As much as the idea came as a surprise, I know others on the island who are stepping into either side of that role. Whidbey has its own branch of a Local Lending Network (and the only web site pointing to it has so much stuff on it that I can’t get it to load enough to verify the right link.) Look around. You may be surprised that some such network is in your neighborhood.
Be even more surprised, unless you’ve been following the progress of the Rolling Jubilee. Some extraordinary members of Occupy Wall Street noticed how major financial institutions buy up distressed debt at incredible discounts. They decided to do the same, and to do so with the debts of normal people. Evidently, $50 donated to them forgives $1,000 of debt. That’s surprising leverage. Another surprising aspect is that the movement is international. And surprisingly quiet. Maybe they’ve hit a roadblock. Maybe there’s no reason for them to buy advertising time. Maybe individuals will surprise the institutions and institute changes no official expects.

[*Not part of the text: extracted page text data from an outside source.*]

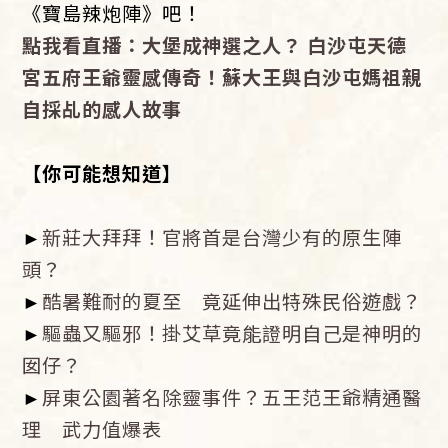
《寶島辣炮陣》吧！
點我看直播：大堡成神選之人？ 白沙屯天德
宮五府王爺靈感傳奇！蘇大王與白沙屯媽祖親
自採乩的感人故事
【你可能想知道】
►
新莊大拜拜！官將首是台灣少有的原生陣
頭？
►
酷暑難耐的夏至 竟延伸出特殊民俗遊戲？
►
驅蟲又驅邪！掛艾草竟能證明自己是神明的
囡仔？
►
屏東公園著名除靈事件？五王范王爺精通醫
理 武力值爆表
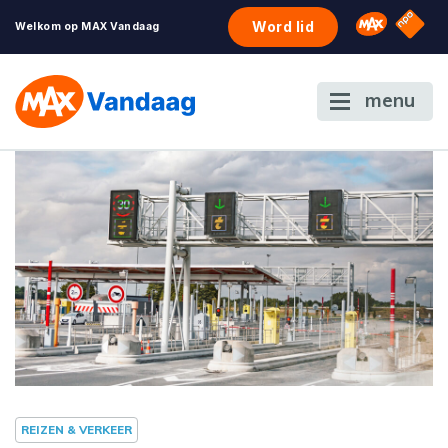
NPO S
Omroep 
Word lid
Welkom op MAX Vandaag
menu
REIZEN & VERKEER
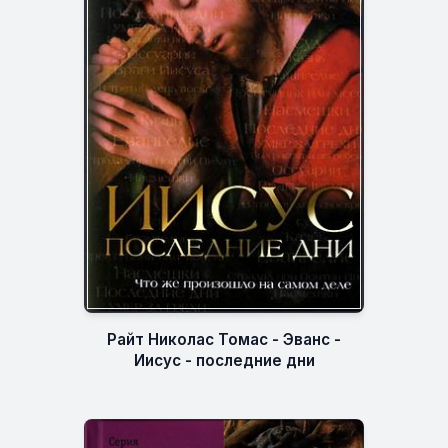
Райт Николас Томас - Эванс -
Иисус - последние дни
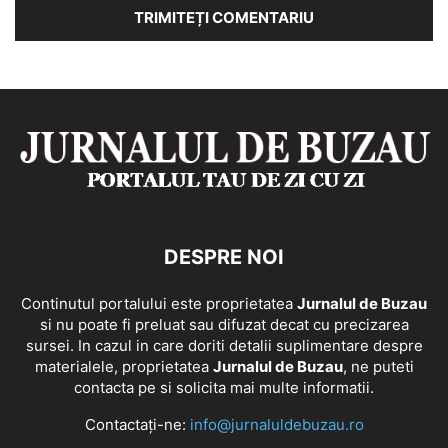
DESPRE NOI
Continutul portalului este proprietatea
Jurnalul de Buzau
si nu poate fi preluat sau difuzat decat cu precizarea
sursei. In cazul in care doriti detalii suplimentare despre
materialele, proprietatea
Jurnalul de Buzau
, ne puteti
contacta pe si solicita mai multe informatii.
Contactați-ne:
info@jurnaluldebuzau.ro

For more than a decade, I’ve been expecting MicroVision and MVIS to surprise me. The abnormally quiet response to their news about substantial (though incredibly vague) progress surprised me, but it or other news should lead to me comfortably paying off my debt, and if MVIS does well enough, then allowing me to help others pay off theirs whether through personal agreements, a local lending network, or a Rolling Jubilee. MicroVision’s success and me being debt-free may be abnormal and extraordinary – and would be a wonderful surprise.

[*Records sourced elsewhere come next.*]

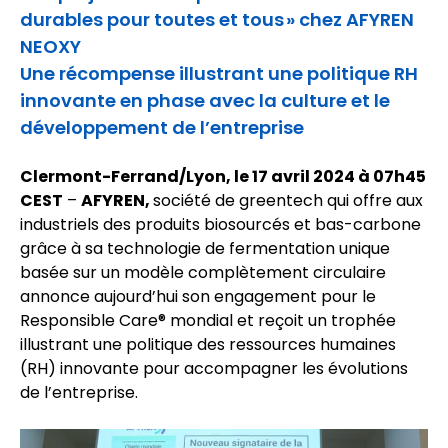
durables pour toutes et tous » chez AFYREN
NEOXY
Une récompense illustrant une politique RH
innovante en phase avec la culture et le
développement de l’entreprise
Clermont-Ferrand/Lyon, le 17 avril 2024 à 07h45
CEST
–
AFYREN,
société de greentech qui offre aux
industriels des produits biosourcés et bas-carbone
grâce à sa technologie de fermentation unique
basée sur un modèle complètement circulaire
annonce aujourd’hui son engagement pour le
Responsible Care® mondial et reçoit un trophée
illustrant une politique des ressources humaines
(RH) innovante pour accompagner les évolutions
de l’entreprise.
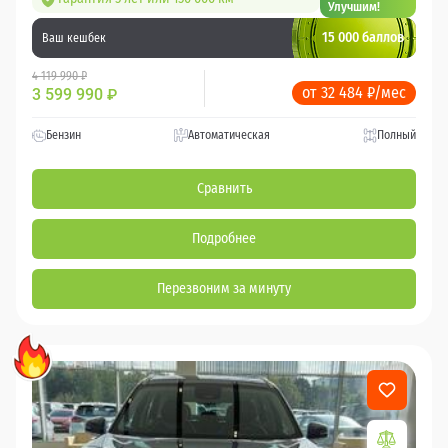
Улучшим!
15 000 баллов
Ваш кешбек
4 119 990 ₽
от 32 484 ₽/мес
3 599 990
₽
Бензин
Автоматическая
Полный
Сравнить
Подробнее
Перезвоним за минуту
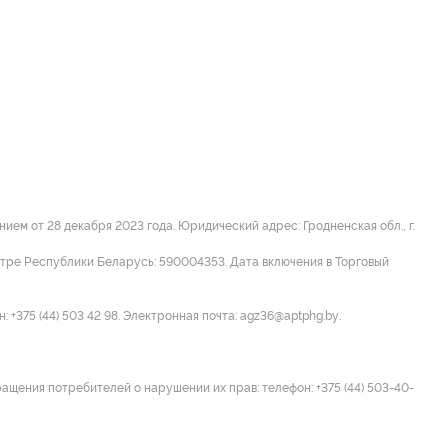
м от 28 декабря 2023 года. Юридический адрес: Гродненская обл., г.
стре Республики Беларусь: 590004353. Дата включения в Торговый
 +375 (44) 503 42 98. Электронная почта: agz36@aptphg.by.
ращения потребителей о нарушении их прав: телефон: +375 (44) 503-40-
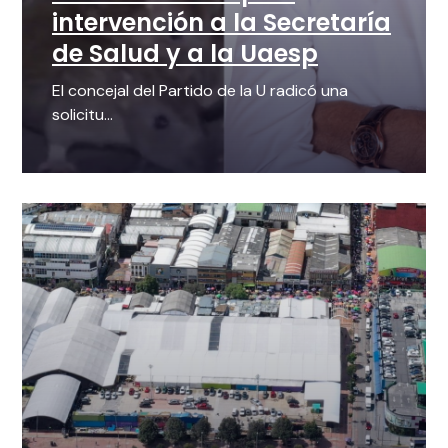
intervención a la Secretaría
de Salud y a la Uaesp
El concejal del Partido de la U radicó una
solicitu...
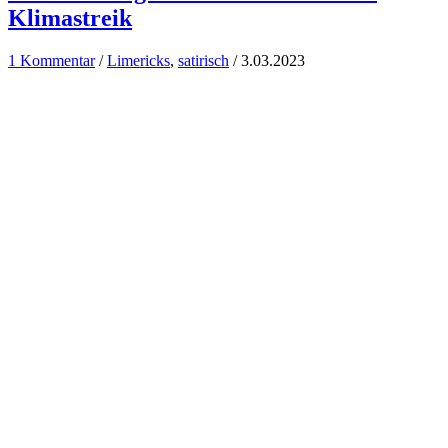
Klimastreik
1 Kommentar
/
Limericks
,
satirisch
/
3.03.2023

The most recent release by Microvision was a non starter. Yes, it is good news that a Tier One is looking further into the use of the picop. But we have, one way or another, been led down the path of the imminent introduction of the picop in an HUD, to wit possible the 2014 model year. With the delivery of the testing apparatus by the end of this year implies a non introduction of a picop in a HUD for another two years. While Pioneer has pioneered the way with picop HUD it appears they are now marching to the tune of a different technology. The only hope for us pie in the sky dreamers is that Pioneer is using a dual approach to projection, something that is not supported by any credible evidence. Yes, an IR person did supposedly say Microvision and Pioneer are still together but Microvision has a history of hedging reality. I can give you examples but you have heard them all over the years. I, like you, am clinging to the dream of MIcrovision but the dream is fading for me. It is more a dream of clinging to a life raft in the middle of a temptuous sea than setting by the pool of an ocean liner.

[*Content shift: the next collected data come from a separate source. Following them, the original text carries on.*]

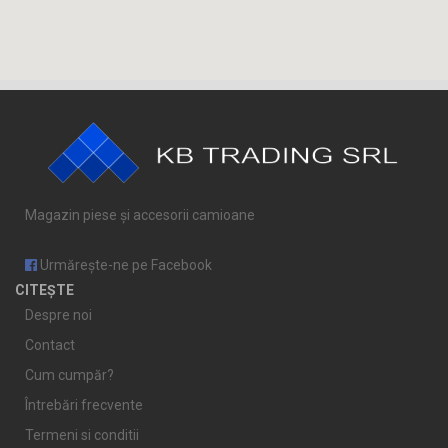
Magazin piese și accesorii camioane
Urmărește-ne pe Facebook
CITEȘTE
Despre noi
Contact
Cum cumpăr?
Întrebări frecvente
Termeni si conditii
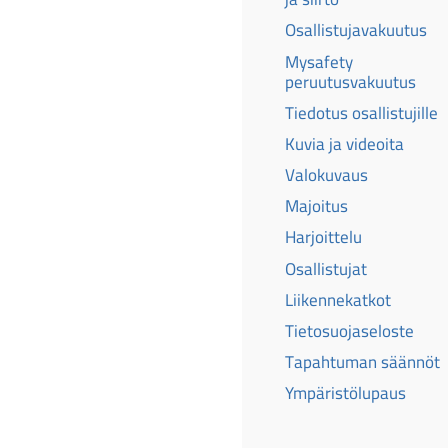
Osallistujavakuutus
Mysafety
peruutusvakuutus
Tiedotus osallistujille
Kuvia ja videoita
Valokuvaus
Majoitus
Harjoittelu
Osallistujat
Liikennekatkot
Tietosuojaseloste
Tapahtuman säännöt
Ympäristölupaus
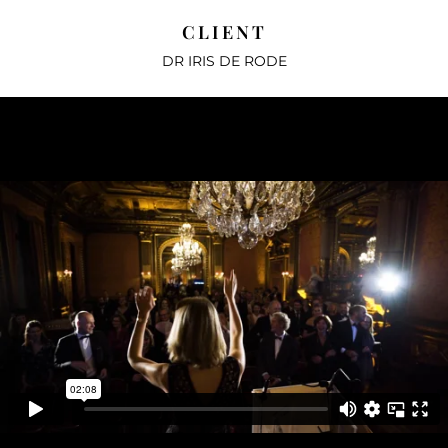
CLIENT
DR IRIS DE RODE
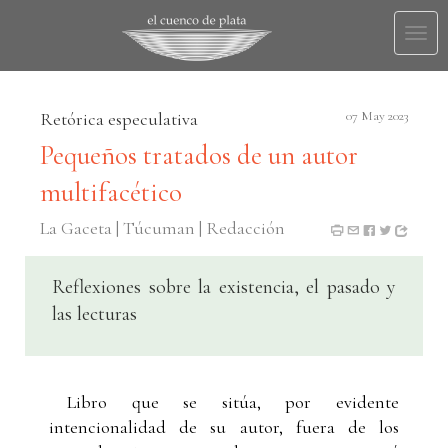
Togg
navi
Retórica especulativa
07 May 2023
Pequeños tratados de un autor
multifacético
La Gaceta | Túcuman | Redacción
Reflexiones sobre la existencia, el pasado y
las lecturas
Libro que se sitúa, por evidente
intencionalidad de su autor, fuera de los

The tale of your friend willing to take over the risk of your credit card woes brings back a similar situation for me. A lot next to my property would put the finishing touches on my property, protecting me from neighbors and what not. A friend advised me to purchase the property to the point of offering to load me the dollars for a down payment. A year or two went by and the owners of the lot put it on the market. I approached my friend and told him of the situation. He kind of hemmed and hawed and thought about it for a minute or two – I figured he had come to his senses. Then he told me he would rather just lend me the money for the outright purchase, not just the down payment. The interest on the debt would be less than that of a mortgage company. It took me three or four years but I was able to pay him back in full. I sincerely thanked him for helping me out. His response was I paid him more interest than he would get from keeping his money in the bank and he was able to help a friend, a win-win situation. It would indeed be wonderful for MVIS to be successful and allow me to begin to pay things forward as well.